» Problems to work on
A. Retype the text on socket shutdown word for word, from "Note that unless" to "copy is closed).".
B. Does the text on socket shutdown support each statement below? Answer yes or no for each and quote the words that decide it.
(i) Calling shutdown(sockTX, 2) without waiting for the client's FIN puts the socket into the TIME-WAIT state.
(ii) The accepting socket, sockS, has to be shut down.
(iii) When a socket has been duplicated, the FIN goes out as soon as the first copy is closed.
C. Pick up the text on socket shutdown after its final sentence and keep writing.

Socket Shutdown and Rebind - How to Avoid Long Wait

Socket shutdown and rebind - How to avoid long wait?

I'm not sure how to do it in Python, but you want to set the SO_REUSEADDR socket option.

How to avoid TIME_WAIT for server sockets?

If you follow the TCP state machine diagram, you will see that it is mandatory for the socket to transition to the TIME-WAIT state if the socket initiated sending the FIN. Using shutdown(sockTX, 2) without waiting for the client's FIN does exactly that.

If you want the server to wait for the client's FIN, you block on recv() waiting for a 0 return value first. Then, you can close().

Note that unless you have duplicated the socket in some way (either with dup*() or with a fork() call), there is no need to call shutdown() if it is being immediately followed by a close(). You can just call close() (if the socket has been duplicated, the FIN will only be sent when the last copy is closed).

There is no need to shutdown() the accepting socket (sockS) at all.

» Extracted material
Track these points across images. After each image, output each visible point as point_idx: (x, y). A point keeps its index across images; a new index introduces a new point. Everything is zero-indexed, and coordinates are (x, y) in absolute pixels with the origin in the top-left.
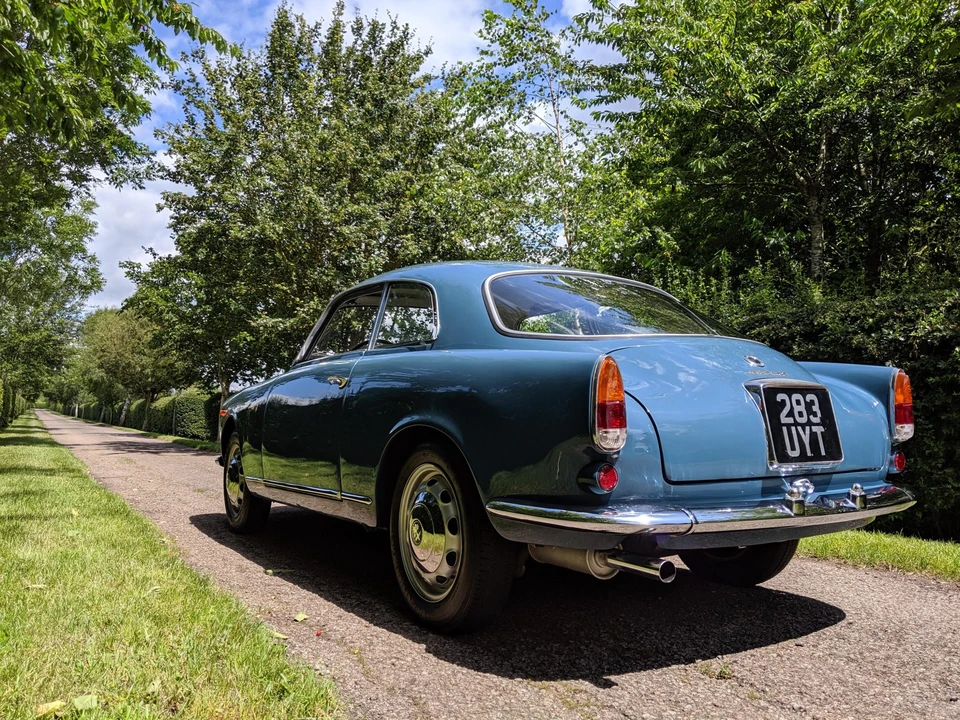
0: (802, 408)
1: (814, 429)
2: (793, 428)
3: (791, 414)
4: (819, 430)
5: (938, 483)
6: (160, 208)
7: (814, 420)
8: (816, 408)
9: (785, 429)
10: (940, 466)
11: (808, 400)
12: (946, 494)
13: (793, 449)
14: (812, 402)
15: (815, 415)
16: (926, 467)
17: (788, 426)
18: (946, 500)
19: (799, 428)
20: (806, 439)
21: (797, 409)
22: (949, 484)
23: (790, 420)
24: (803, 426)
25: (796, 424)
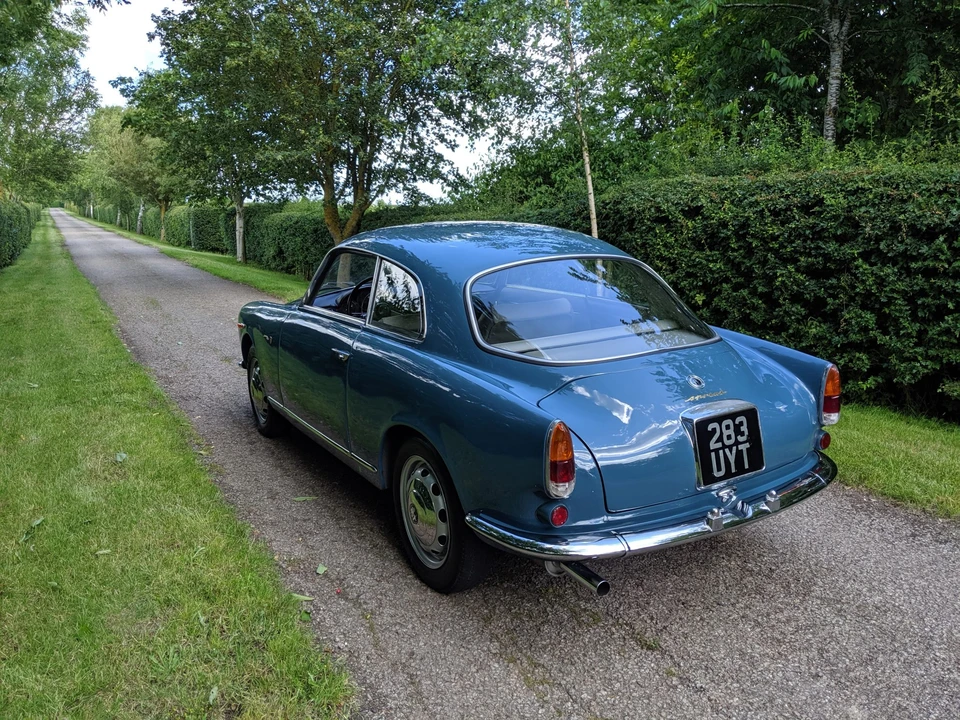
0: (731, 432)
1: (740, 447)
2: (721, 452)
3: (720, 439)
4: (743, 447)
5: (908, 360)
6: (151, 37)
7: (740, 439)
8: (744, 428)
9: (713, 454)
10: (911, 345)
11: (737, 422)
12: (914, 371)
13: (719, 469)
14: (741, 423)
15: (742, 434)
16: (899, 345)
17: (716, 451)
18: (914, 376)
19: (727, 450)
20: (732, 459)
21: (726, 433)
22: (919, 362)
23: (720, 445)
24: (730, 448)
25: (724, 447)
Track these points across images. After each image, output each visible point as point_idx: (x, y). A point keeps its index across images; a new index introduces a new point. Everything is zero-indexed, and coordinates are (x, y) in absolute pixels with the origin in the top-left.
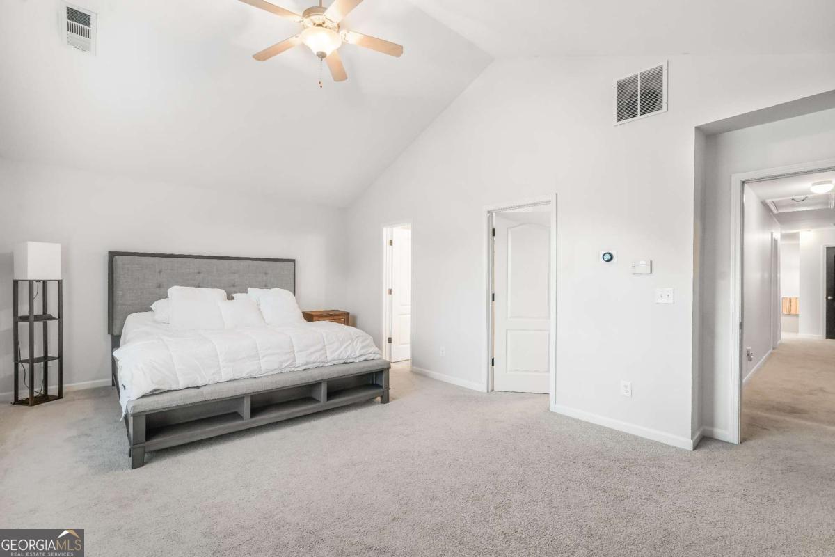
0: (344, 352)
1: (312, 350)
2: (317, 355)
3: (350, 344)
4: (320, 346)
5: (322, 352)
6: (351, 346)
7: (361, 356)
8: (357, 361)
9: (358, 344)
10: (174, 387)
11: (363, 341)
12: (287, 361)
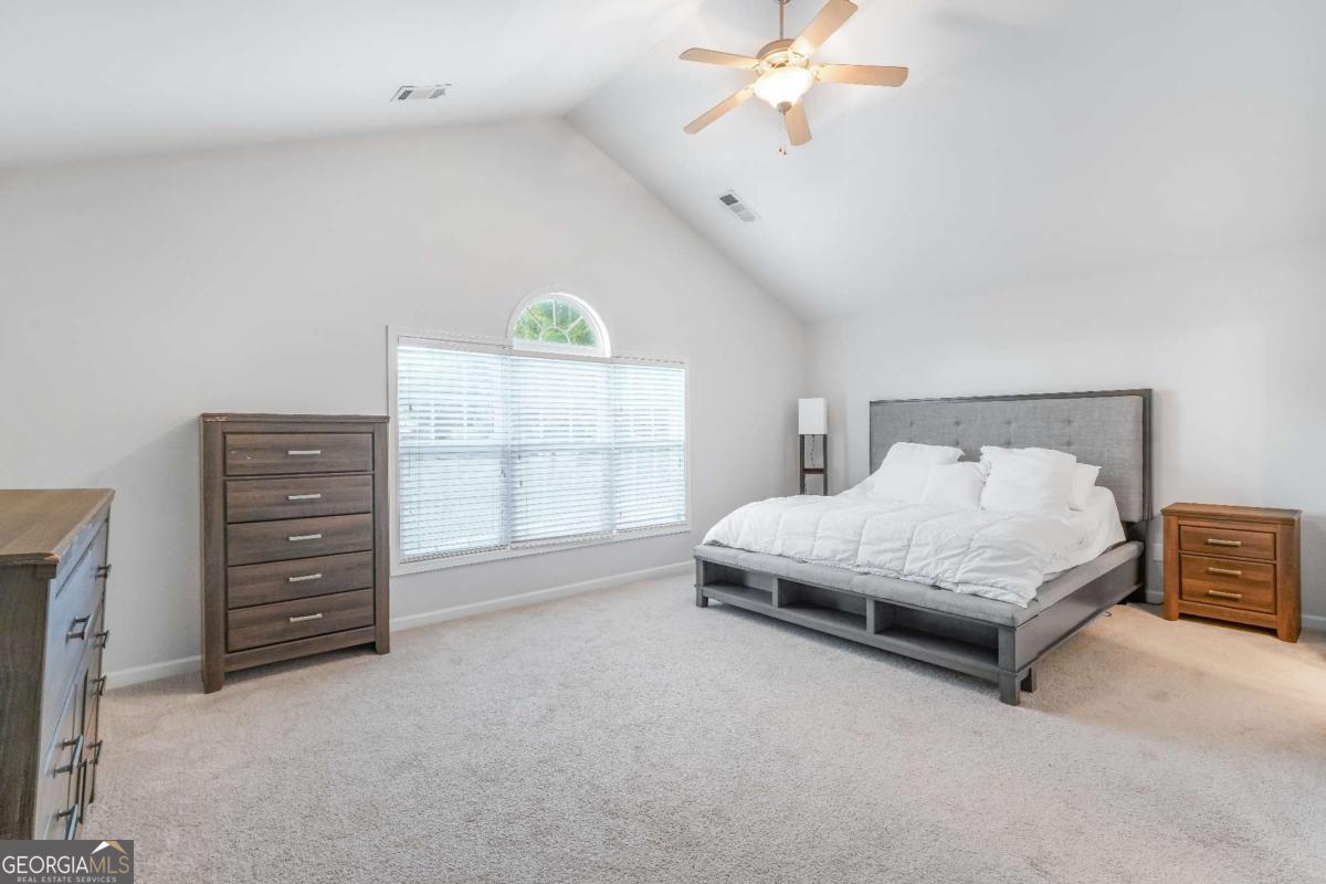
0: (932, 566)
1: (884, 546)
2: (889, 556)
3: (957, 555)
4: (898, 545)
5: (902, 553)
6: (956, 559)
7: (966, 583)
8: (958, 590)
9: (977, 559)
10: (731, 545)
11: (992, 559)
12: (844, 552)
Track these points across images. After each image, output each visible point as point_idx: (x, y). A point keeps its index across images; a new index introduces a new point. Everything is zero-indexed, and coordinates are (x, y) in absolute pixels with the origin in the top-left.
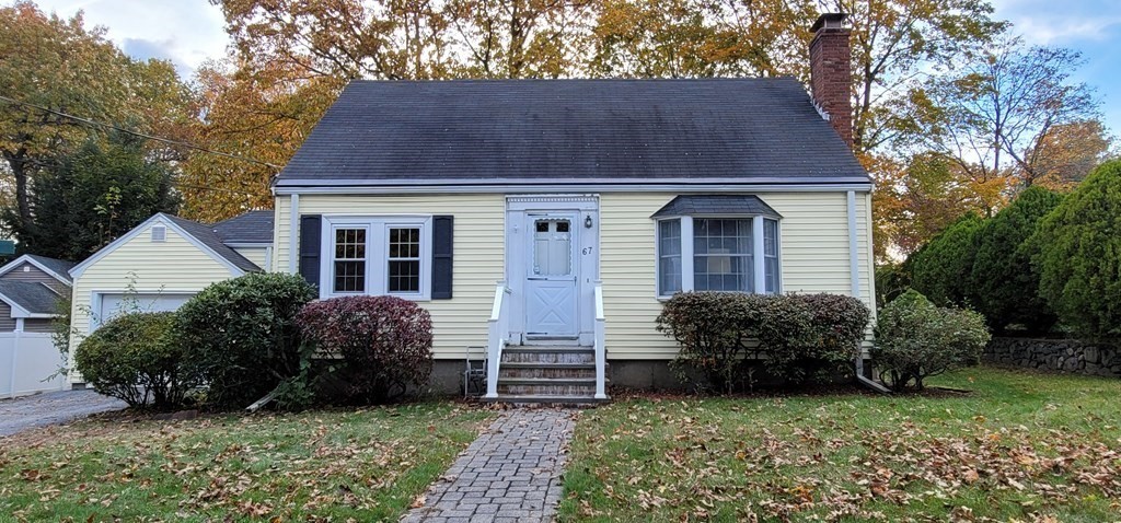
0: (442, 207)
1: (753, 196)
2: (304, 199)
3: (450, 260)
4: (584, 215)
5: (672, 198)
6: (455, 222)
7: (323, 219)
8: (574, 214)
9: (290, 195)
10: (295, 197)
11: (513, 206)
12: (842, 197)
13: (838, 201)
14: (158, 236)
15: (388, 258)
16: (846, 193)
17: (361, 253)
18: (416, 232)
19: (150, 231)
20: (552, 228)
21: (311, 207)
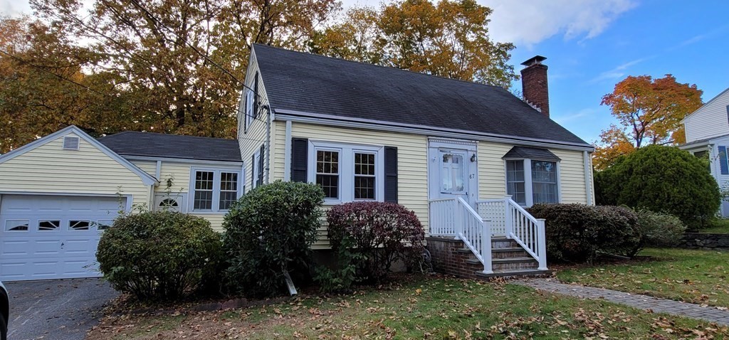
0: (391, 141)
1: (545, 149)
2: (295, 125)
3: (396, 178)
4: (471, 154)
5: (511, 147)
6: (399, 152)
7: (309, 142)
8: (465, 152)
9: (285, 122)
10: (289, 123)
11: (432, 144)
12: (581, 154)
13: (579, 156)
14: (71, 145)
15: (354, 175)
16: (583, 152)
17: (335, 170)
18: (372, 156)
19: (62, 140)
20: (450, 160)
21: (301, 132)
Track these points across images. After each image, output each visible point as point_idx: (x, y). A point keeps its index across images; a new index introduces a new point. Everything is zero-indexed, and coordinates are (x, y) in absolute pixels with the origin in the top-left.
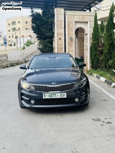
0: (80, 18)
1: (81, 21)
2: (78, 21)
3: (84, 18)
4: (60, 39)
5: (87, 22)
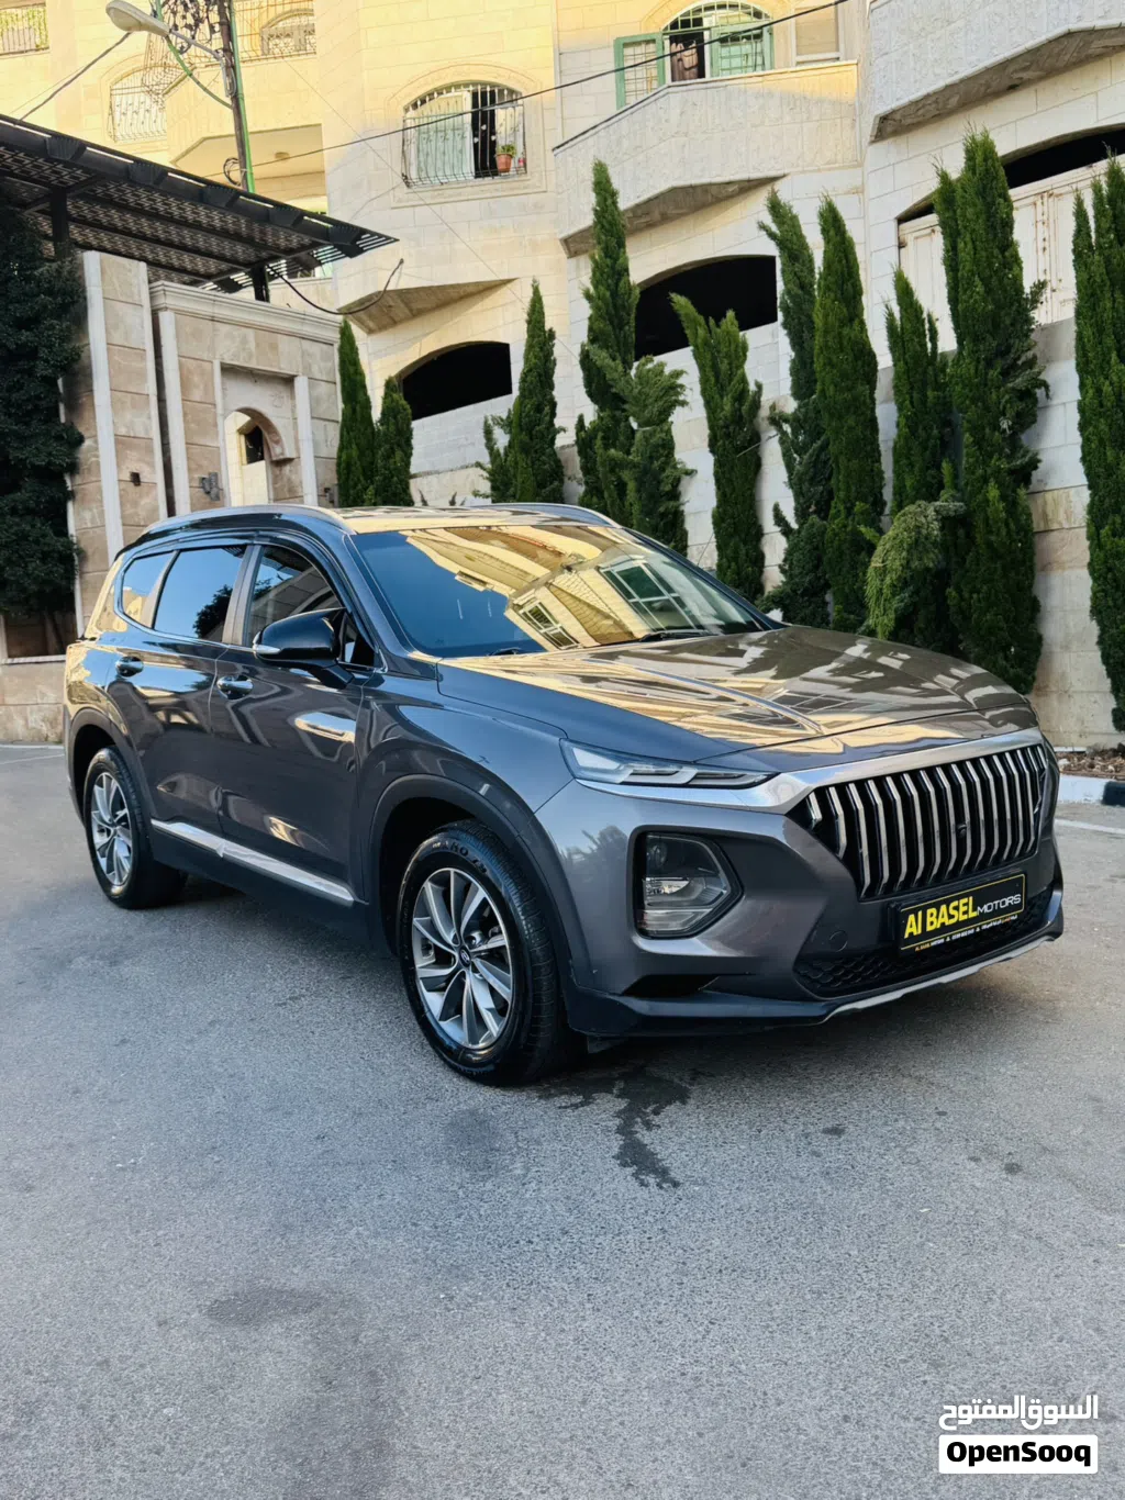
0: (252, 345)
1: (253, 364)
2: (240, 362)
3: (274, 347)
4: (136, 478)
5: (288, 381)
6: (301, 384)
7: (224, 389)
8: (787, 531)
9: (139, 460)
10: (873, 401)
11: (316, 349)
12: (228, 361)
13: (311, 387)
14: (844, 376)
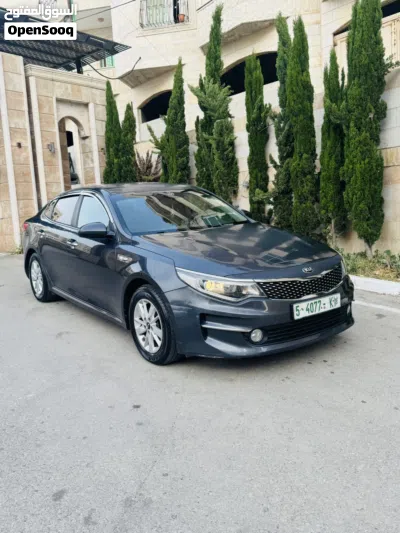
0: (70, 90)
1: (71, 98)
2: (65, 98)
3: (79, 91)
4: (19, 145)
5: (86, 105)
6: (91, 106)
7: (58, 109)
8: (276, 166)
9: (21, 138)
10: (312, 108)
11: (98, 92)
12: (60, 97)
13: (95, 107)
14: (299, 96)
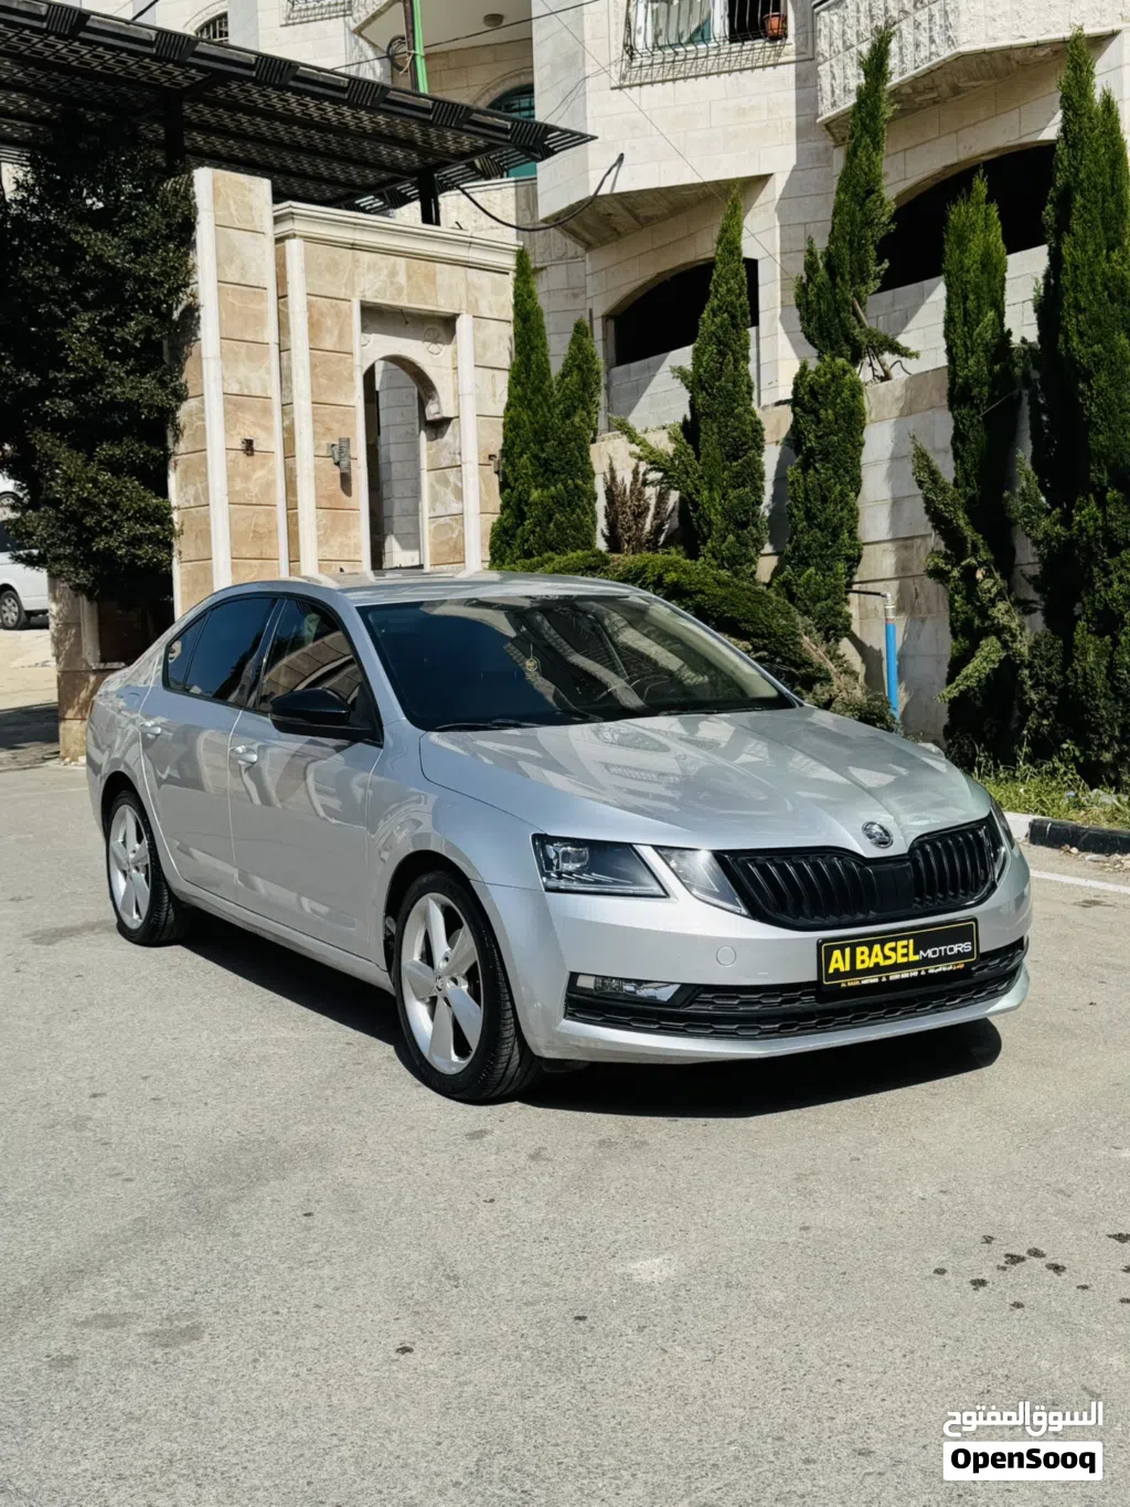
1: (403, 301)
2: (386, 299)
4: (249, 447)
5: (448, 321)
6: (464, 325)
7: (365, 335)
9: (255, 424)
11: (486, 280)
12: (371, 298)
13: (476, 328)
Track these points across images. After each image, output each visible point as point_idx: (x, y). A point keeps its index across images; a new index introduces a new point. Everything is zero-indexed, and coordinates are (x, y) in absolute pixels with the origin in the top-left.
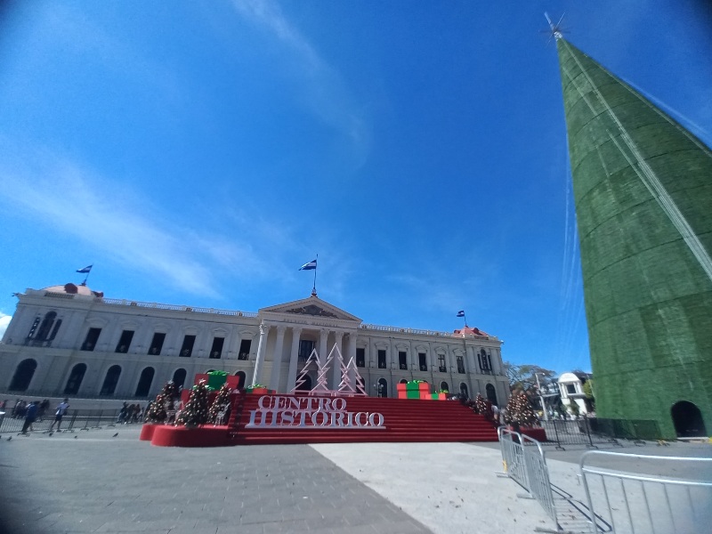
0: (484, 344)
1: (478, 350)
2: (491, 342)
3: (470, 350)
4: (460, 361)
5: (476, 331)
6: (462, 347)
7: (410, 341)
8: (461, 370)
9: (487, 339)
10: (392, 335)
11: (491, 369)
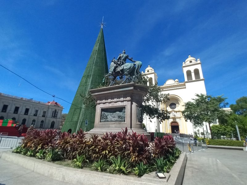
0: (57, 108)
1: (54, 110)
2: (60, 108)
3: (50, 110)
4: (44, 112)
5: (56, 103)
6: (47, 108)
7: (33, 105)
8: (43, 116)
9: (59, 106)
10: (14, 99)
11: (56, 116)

» Task results
A.
Note that unless you have duplicated the socket in some way (either with dup*() or with a fork() call), there is no need to call shutdown() if it is being immediately followed by a close(). You can just call close() (if the socket has been duplicated, the FIN will only be sent when the last copy is closed).

B.
(i) Yes: "Using shutdown(sockTX, 2) without waiting for the client's FIN does exactly that."
(ii) No: "There is no need to shutdown() the accepting socket (sockS) at all."
(iii) No: "the FIN will only be sent when the last copy is closed"

C.
So, I would change your server side to look something like the following to clean up the sockets:

while (recv(sockTX,...) > 0) {}
close(sockTX);

close(sockS);

close vs shutdown socket?

This is explained in Beej's networking guide. shutdown is a flexible way to block communication in one or both directions. When the second parameter is SHUT_RDWR, it will block both sending and receiving (like close). However, close is the way to actually destroy a socket.

With shutdown, you will still be able to receive pending data the peer already sent (thanks to Joey Adams for noting this).

How to forcibly close a socket in TIME_WAIT?

Actually there is a way to kill a connection - killcx. They claim it works in any state of the connection (which I have not verified). You need to know the interface where communication happens though, it seems to assume eth0 by default.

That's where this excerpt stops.